Saved entries:
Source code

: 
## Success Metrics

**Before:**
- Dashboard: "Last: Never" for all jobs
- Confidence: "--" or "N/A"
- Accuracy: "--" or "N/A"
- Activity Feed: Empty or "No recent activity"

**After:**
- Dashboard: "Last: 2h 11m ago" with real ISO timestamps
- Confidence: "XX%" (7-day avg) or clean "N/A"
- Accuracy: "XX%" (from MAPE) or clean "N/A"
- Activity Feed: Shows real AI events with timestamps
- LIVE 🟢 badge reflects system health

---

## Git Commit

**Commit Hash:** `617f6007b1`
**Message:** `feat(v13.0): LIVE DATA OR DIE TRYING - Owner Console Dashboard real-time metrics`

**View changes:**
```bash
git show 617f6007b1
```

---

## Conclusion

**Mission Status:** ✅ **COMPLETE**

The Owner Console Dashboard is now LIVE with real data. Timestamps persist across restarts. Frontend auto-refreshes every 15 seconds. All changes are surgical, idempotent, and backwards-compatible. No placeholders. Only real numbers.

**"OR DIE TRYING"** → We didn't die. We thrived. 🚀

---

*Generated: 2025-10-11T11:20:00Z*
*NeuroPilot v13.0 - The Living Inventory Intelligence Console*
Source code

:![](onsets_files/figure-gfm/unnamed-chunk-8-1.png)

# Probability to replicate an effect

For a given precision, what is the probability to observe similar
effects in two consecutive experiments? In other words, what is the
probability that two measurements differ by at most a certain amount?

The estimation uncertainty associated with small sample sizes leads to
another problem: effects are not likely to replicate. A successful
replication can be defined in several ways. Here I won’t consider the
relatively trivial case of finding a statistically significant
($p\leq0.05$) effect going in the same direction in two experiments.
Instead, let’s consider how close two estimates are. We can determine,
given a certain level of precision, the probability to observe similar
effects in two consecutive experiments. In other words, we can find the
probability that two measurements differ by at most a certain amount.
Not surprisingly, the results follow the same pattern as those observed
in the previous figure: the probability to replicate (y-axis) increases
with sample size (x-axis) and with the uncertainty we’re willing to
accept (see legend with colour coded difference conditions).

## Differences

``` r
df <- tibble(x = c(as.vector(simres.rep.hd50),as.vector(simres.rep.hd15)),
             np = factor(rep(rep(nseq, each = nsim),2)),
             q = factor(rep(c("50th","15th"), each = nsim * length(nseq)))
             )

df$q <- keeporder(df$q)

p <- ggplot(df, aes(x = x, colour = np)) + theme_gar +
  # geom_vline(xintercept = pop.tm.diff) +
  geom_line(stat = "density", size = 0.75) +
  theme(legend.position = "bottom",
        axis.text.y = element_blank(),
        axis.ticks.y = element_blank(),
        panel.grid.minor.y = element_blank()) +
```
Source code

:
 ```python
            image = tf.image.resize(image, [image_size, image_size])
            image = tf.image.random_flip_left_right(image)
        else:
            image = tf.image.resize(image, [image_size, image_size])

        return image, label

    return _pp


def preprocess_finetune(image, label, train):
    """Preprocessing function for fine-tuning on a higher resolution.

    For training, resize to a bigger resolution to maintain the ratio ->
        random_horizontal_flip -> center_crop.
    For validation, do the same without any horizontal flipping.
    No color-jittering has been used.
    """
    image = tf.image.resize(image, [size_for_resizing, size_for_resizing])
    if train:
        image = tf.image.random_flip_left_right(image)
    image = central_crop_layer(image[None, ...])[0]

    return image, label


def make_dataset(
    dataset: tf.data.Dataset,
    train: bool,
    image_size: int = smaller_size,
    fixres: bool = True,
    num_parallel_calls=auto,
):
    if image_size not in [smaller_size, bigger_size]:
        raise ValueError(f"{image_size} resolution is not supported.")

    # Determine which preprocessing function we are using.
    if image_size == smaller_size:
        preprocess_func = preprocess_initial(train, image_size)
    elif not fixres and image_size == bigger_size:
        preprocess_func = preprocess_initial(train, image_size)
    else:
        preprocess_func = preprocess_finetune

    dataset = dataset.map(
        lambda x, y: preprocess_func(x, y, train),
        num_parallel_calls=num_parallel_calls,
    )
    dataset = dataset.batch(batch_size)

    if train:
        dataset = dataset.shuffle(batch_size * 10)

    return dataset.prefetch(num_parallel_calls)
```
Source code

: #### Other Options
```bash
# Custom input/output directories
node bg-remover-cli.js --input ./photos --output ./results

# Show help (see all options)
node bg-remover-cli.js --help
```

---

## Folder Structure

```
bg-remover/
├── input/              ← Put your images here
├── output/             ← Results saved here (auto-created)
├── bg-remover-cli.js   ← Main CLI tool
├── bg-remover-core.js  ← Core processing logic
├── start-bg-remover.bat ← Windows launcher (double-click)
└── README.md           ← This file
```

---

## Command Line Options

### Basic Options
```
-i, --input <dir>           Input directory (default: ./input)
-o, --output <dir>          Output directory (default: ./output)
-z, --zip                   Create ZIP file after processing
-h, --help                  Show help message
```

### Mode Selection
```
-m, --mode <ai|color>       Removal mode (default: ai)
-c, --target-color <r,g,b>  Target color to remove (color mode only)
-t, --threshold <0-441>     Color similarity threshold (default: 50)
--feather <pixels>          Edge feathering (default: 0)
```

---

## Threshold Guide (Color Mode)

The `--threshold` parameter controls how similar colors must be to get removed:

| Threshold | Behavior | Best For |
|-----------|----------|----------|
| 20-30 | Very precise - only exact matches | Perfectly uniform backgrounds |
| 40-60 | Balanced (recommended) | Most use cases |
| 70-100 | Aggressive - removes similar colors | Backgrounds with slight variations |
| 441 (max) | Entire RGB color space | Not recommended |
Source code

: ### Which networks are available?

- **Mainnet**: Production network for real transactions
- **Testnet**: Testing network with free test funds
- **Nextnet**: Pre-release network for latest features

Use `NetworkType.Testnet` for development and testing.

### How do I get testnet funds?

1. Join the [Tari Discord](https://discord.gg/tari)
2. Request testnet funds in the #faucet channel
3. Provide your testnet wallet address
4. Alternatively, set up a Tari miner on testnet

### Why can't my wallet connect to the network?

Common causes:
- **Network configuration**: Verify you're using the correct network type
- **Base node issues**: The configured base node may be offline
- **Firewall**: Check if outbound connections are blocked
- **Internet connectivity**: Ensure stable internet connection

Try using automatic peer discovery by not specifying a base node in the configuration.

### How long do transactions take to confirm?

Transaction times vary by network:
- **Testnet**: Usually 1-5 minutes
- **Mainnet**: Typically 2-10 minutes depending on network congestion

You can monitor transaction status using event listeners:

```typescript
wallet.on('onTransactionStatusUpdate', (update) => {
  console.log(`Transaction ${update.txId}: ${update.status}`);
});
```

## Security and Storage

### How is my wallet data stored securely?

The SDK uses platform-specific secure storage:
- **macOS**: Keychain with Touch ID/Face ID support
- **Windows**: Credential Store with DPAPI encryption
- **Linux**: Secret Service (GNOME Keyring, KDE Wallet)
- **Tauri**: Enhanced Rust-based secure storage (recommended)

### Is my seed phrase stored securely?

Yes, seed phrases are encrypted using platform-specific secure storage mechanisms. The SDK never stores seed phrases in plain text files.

• YOUR INSTRUCTIONS: Say how many lines in the records hold the word "resolution", giving the number by itself.

• OUTPUT: 3